To mark the International Migrants’ Day, RBKC libraries are organizing the talk that explores how emigration affects those left behind. Ivana Bajić-Hajduković, the social anthropologist and author will be joined at this talk by her colleague and friend, Dr Julie Botticello, an expert on migration and health and a Senior Lecturer at the University of East London. This event is taking place on Friday 18 December from 6.30 to 7.30 pm and you can book your place here.
“Can You Run Away from Sorrow?” is an anthropological study by Ivana Bajić-Hajduković. The subtitle – “Mothers Left Behind in 1990s Belgrade” – tells us more about its content and I was intrigued to see how the 1990s collapse of Yugoslavia was presented. I agree with Ivana that it had “a profound impact on everyone, regardless of age, social status, or wealth”. I was personally involved, as well. I lived in Yugoslavia for 32 years, struggled to survive one year in new Croatia, and came to London with my twenty-months old daughter from Croatia, in October 1992. So, I can certainly relate to the context and issues the author researched.
It was very interesting to see that she focused, not on those who left, but on those who stayed, mainly mothers left behind during their children’s exodus. Ivana Bajić-Hajduković’s book “highlights the poignancy and struggles of this invisible side of migration. The loss experienced by mothers left behind, their coping mechanisms, and their everyday practices are explored through the study of material culture. The study of everyday practices and engagement with the material world reveals incredibly rich and at times surprising insight about the relationships between mothers left behind and their migrant children.
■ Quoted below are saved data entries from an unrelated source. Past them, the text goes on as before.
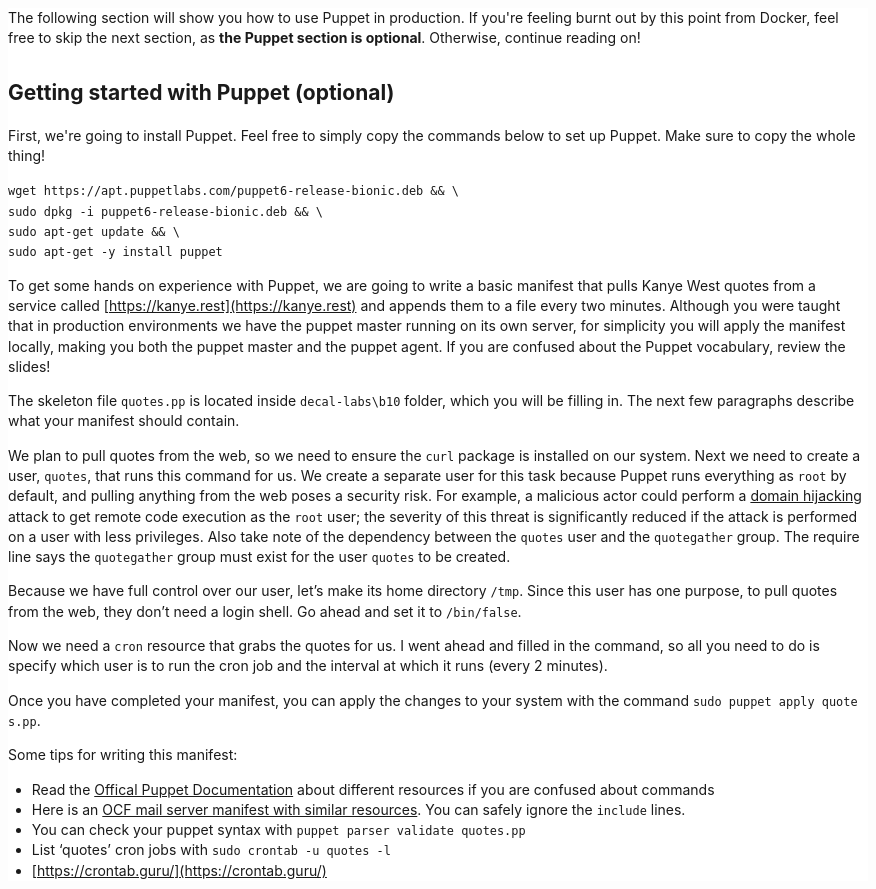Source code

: The following section will show you how to use Puppet in production. If you're feeling burnt out by this point from Docker, feel free to skip the next section, as **the Puppet section is optional**. Otherwise, continue reading on!

## Getting started with Puppet (optional)

First, we're going to install Puppet. Feel free to simply copy the commands below to set up Puppet. Make sure to copy the whole thing!

```
wget https://apt.puppetlabs.com/puppet6-release-bionic.deb && \
sudo dpkg -i puppet6-release-bionic.deb && \
sudo apt-get update && \
sudo apt-get -y install puppet
```

To get some hands on experience with Puppet, we are going to write a basic manifest that pulls Kanye West quotes from a service called [https://kanye.rest](https://kanye.rest) and appends them to a file every two minutes. Although you were taught that in production environments we have the puppet master running on its own server, for simplicity you will apply the manifest locally, making you both the puppet master and the puppet agent. If you are confused about the Puppet vocabulary, review the slides!

The skeleton file `quotes.pp` is located inside `decal-labs\b10` folder, which you will be filling in. The next few paragraphs describe what your manifest should contain.

We plan to pull quotes from the web, so we need to ensure the `curl` package is installed on our system. Next we need to create a user, `quotes`, that runs this command for us. We create a separate user for this task because Puppet runs everything as `root` by default, and pulling anything from the web poses a security risk. For example, a malicious actor could perform a [domain hijacking](https://en.wikipedia.org/wiki/Domain_hijacking) attack to get remote code execution as the `root` user; the severity of this threat is significantly reduced if the attack is performed on a user with less privileges. Also take note of the dependency between the `quotes` user and the `quotegather` group. The require line says the `quotegather` group must exist for the user `quotes` to be created.

Because we have full control over our user, let’s make its home directory `/tmp`. Since this user has one purpose, to pull quotes from the web, they don’t need a login shell. Go ahead and set it to `/bin/false`.

Now we need a `cron` resource that grabs the quotes for us. I went ahead and filled in the command, so all you need to do is specify which user is to run the cron job and the interval at which it runs (every 2 minutes).

Once you have completed your manifest, you can apply the changes to your system with the command `sudo puppet apply quotes.pp`.

Some tips for writing this manifest:
* Read the [Offical Puppet Documentation](https://puppet.com/docs) about different resources if you are confused about commands
* Here is an [OCF mail server manifest with similar resources](https://github.com/ocf/puppet/blob/60b00bae03f79b146f3f8cbcc13e64ff18decdb9/modules/ocf_mail/manifests/init.pp). You can safely ignore the `include` lines.
* You can check your puppet syntax with `puppet parser validate quotes.pp`
* List ‘quotes’ cron jobs with `sudo crontab -u quotes -l`
* [https://crontab.guru/](https://crontab.guru/)
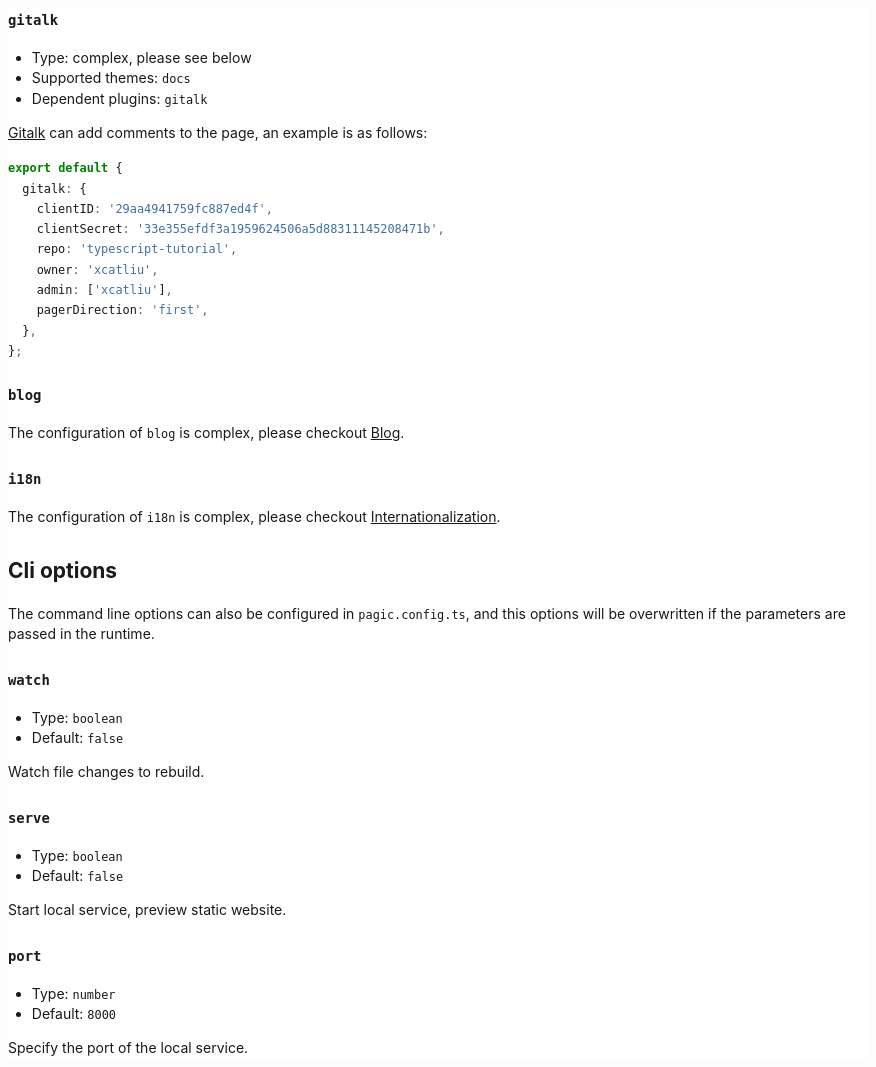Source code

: ### `gitalk`

- Type: complex, please see below
- Supported themes: `docs`
- Dependent plugins: `gitalk`

[Gitalk](https://github.com/gitalk/gitalk) can add comments to the page, an example is as follows:

```ts
export default {
  gitalk: {
    clientID: '29aa4941759fc887ed4f',
    clientSecret: '33e355efdf3a1959624506a5d88311145208471b',
    repo: 'typescript-tutorial',
    owner: 'xcatliu',
    admin: ['xcatliu'],
    pagerDirection: 'first',
  },
};
```

### `blog`

The configuration of `blog` is complex, please checkout [Blog](./blog.md).

### `i18n`

The configuration of `i18n` is complex, please checkout [Internationalization](./i18n.md).

## Cli options

The command line options can also be configured in `pagic.config.ts`, and this options will be overwritten if the parameters are passed in the runtime.

### `watch`

- Type: `boolean`
- Default: `false`

Watch file changes to rebuild.

### `serve`

- Type: `boolean`
- Default: `false`

Start local service, preview static website.

### `port`

- Type: `number`
- Default: `8000`

Specify the port of the local service.

[in glob format]: https://doc.deno.land/https/deno.land/std@0.111.0/path/glob.ts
The gifts from children that mothers hold on to, the food they send to their migrant children, and the everyday rituals performed around their homes tell us more about how ordinary women experienced the collapse of the country than any history book documenting the unravelling of Yugoslavia in the 1990s.”
I wondered why Ivana’s research concentrated on mothers. Why not on the wider family – fathers and siblings? She pointed out a significant gender imbalance she faced; as in most cases, the wives outlived their spouses, so the gender bias gave her research a different perspective.
Reading “Can You Run Away from Sorrow?” inspired me to rummage through my own memories – old photo albums and letters, that I still keep. It’s funny (perhaps ridiculous) to mention, but in winter 1992/93 the most precious and most sought-after food for me was, actually, real coffee. There were scarcely any proper coffee shops in London at that time. I will never forget how I was struck by the scent of coffee by Baker Street tube station. Like a cartoon character I drifted, levitated, following the smell. Everything else stopped! Whenever any one of my friends received a parcel “from home” containing ‘Minas’ or ‘Jacobs’ coffee, we shared it like medicine between us.
The link between food and the past, memories who you are, or who you once were, are so powerful. Even stronger than how Marcel Proust describes. The food shortages in Serbia in 1990s did not prevent mothers to squirrel the favourite food of their children and send it in parcels to London, to Canada… As long as they could send something to keep the memories alive, not because their children were hungry.
Ivana wrote: “A common theme throughout these cases is the relationship between memory and kinship. We mostly see mothers’ efforts to instil certain memories in their children and grandchildren through food. In these cases, eating food from one’s homeland was the closest one could get to ‘tasting home.’ Food in the context of nostalgia for home has been a subject of some excellent anthropological studies. However, in this particular case, we see how grandparents use food as a medium for conveying a specific kind of memory, not necessarily of themselves as individuals but of the extended family to which their children and grandchildren belonged, as well as memories of the tradition and culture of their ancestors.”
Have you heard of ‘Embargo Cake’, ‘UNPROFOR Cake’, ‘Crazy Dough’, ‘Cake of nothing’…? The handwritten recipes were shown to the author as many informants told sad and funny stories from the 1990s, showing how resourceful the people were. The chapter is even more interesting, considering our own short-term food shortages this spring, during the first lockdown, when Jamie Oliver suggested some “lockdown” recipes. Nevertheless, bigger problems were caused by gradual change in interests in home-food. That rejection and acceptance of new habits, meant to mothers more; like losing their children for the second time.
While doing her research, Ivana Bajić-Hajduković saw how the material culture of the home revealed more about the relationship between mothers and their migrant children than any conversation or interview ever could. Remembering Christmas fairs and fundraising events in my daughter’s primary school in London – sharing the memories, customs and traditions, favourite recipes, tasting food from Iraq, Lebanon, Somalia, Turkey, Ghana, the Balkans, Brazil, Spain, Portugal, China…, I have realised how this anthropological study resonates with people from many different countries, nationalities, races. This book extends geographical and disciplinary boundaries making it universal, genuine and relevant.